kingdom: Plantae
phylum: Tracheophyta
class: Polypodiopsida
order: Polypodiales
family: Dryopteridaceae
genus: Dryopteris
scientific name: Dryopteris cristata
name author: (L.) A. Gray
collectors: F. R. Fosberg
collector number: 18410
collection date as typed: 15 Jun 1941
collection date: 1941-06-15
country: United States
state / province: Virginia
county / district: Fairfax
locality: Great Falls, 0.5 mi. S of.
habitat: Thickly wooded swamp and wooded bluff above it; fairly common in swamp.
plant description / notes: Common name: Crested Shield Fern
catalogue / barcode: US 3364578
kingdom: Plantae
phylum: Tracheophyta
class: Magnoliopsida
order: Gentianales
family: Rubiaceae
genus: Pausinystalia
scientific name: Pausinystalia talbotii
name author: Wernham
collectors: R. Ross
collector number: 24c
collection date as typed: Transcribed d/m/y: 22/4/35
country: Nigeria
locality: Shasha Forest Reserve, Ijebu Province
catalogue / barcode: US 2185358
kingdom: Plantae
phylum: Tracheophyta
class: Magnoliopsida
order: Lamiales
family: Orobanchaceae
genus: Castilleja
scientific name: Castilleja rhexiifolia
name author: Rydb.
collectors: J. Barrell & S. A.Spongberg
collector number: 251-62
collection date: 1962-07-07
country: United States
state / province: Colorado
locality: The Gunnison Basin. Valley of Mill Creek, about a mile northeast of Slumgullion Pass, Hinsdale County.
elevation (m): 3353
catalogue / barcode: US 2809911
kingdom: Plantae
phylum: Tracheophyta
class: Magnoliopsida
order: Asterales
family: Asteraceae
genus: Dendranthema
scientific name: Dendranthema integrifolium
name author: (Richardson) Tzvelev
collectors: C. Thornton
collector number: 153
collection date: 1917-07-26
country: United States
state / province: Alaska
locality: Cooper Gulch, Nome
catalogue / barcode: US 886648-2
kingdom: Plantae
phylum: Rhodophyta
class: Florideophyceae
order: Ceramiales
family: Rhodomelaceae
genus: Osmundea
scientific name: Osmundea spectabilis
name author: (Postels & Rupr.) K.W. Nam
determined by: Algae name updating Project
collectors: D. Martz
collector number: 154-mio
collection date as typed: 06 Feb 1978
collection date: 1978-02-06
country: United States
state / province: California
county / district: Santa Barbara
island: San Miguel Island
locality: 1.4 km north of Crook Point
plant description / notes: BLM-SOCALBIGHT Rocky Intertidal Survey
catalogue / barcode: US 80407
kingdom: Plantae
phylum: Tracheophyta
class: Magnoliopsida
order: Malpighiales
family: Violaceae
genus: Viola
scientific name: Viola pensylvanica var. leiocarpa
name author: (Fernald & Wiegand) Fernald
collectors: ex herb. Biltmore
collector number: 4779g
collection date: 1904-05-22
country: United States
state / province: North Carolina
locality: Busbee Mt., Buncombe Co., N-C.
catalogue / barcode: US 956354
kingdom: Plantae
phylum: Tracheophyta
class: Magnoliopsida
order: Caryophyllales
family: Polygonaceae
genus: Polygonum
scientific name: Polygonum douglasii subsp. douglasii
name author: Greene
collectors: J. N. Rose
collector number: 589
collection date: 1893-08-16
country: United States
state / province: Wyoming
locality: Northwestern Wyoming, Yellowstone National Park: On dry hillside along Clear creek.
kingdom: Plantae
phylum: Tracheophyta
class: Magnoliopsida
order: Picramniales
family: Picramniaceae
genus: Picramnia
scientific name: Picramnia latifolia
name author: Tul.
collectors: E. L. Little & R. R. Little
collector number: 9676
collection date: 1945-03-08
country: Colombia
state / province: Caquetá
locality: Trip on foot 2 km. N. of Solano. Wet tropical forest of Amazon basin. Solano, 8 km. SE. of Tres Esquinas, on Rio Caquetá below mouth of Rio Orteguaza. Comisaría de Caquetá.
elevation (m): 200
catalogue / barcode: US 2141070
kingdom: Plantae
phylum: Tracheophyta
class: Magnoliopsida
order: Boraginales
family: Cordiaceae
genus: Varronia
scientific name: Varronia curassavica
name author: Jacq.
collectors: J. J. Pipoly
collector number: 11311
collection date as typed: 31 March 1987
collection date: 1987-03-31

◆ Stated problem:
Please copy all of the records above word for word, keeping every line as it stands.

◆ Complete response:
kingdom: Plantae
phylum: Tracheophyta
class: Polypodiopsida
order: Polypodiales
family: Dryopteridaceae
genus: Dryopteris
scientific name: Dryopteris cristata
name author: (L.) A. Gray
collectors: F. R. Fosberg
collector number: 18410
collection date as typed: 15 Jun 1941
collection date: 1941-06-15
country: United States
state / province: Virginia
county / district: Fairfax
locality: Great Falls, 0.5 mi. S of.
habitat: Thickly wooded swamp and wooded bluff above it; fairly common in swamp.
plant description / notes: Common name: Crested Shield Fern
catalogue / barcode: US 3364578
kingdom: Plantae
phylum: Tracheophyta
class: Magnoliopsida
order: Gentianales
family: Rubiaceae
genus: Pausinystalia
scientific name: Pausinystalia talbotii
name author: Wernham
collectors: R. Ross
collector number: 24c
collection date as typed: Transcribed d/m/y: 22/4/35
country: Nigeria
locality: Shasha Forest Reserve, Ijebu Province
catalogue / barcode: US 2185358
kingdom: Plantae
phylum: Tracheophyta
class: Magnoliopsida
order: Lamiales
family: Orobanchaceae
genus: Castilleja
scientific name: Castilleja rhexiifolia
name author: Rydb.
collectors: J. Barrell & S. A.Spongberg
collector number: 251-62
collection date: 1962-07-07
country: United States
state / province: Colorado
locality: The Gunnison Basin. Valley of Mill Creek, about a mile northeast of Slumgullion Pass, Hinsdale County.
elevation (m): 3353
catalogue / barcode: US 2809911
kingdom: Plantae
phylum: Tracheophyta
class: Magnoliopsida
order: Asterales
family: Asteraceae
genus: Dendranthema
scientific name: Dendranthema integrifolium
name author: (Richardson) Tzvelev
collectors: C. Thornton
collector number: 153
collection date: 1917-07-26
country: United States
state / province: Alaska
locality: Cooper Gulch, Nome
catalogue / barcode: US 886648-2
kingdom: Plantae
phylum: Rhodophyta
class: Florideophyceae
order: Ceramiales
family: Rhodomelaceae
genus: Osmundea
scientific name: Osmundea spectabilis
name author: (Postels & Rupr.) K.W. Nam
determined by: Algae name updating Project
collectors: D. Martz
collector number: 154-mio
collection date as typed: 06 Feb 1978
collection date: 1978-02-06
country: United States
state / province: California
county / district: Santa Barbara
island: San Miguel Island
locality: 1.4 km north of Crook Point
plant description / notes: BLM-SOCALBIGHT Rocky Intertidal Survey
catalogue / barcode: US 80407
kingdom: Plantae
phylum: Tracheophyta
class: Magnoliopsida
order: Malpighiales
family: Violaceae
genus: Viola
scientific name: Viola pensylvanica var. leiocarpa
name author: (Fernald & Wiegand) Fernald
collectors: ex herb. Biltmore
collector number: 4779g
collection date: 1904-05-22
country: United States
state / province: North Carolina
locality: Busbee Mt., Buncombe Co., N-C.
catalogue / barcode: US 956354
kingdom: Plantae
phylum: Tracheophyta
class: Magnoliopsida
order: Caryophyllales
family: Polygonaceae
genus: Polygonum
scientific name: Polygonum douglasii subsp. douglasii
name author: Greene
collectors: J. N. Rose
collector number: 589
collection date: 1893-08-16
country: United States
state / province: Wyoming
locality: Northwestern Wyoming, Yellowstone National Park: On dry hillside along Clear creek.
kingdom: Plantae
phylum: Tracheophyta
class: Magnoliopsida
order: Picramniales
family: Picramniaceae
genus: Picramnia
scientific name: Picramnia latifolia
name author: Tul.
collectors: E. L. Little & R. R. Little
collector number: 9676
collection date: 1945-03-08
country: Colombia
state / province: Caquetá
locality: Trip on foot 2 km. N. of Solano. Wet tropical forest of Amazon basin. Solano, 8 km. SE. of Tres Esquinas, on Rio Caquetá below mouth of Rio Orteguaza. Comisaría de Caquetá.
elevation (m): 200
catalogue / barcode: US 2141070
kingdom: Plantae
phylum: Tracheophyta
class: Magnoliopsida
order: Boraginales
family: Cordiaceae
genus: Varronia
scientific name: Varronia curassavica
name author: Jacq.
collectors: J. J. Pipoly
collector number: 11311
collection date as typed: 31 March 1987
collection date: 1987-03-31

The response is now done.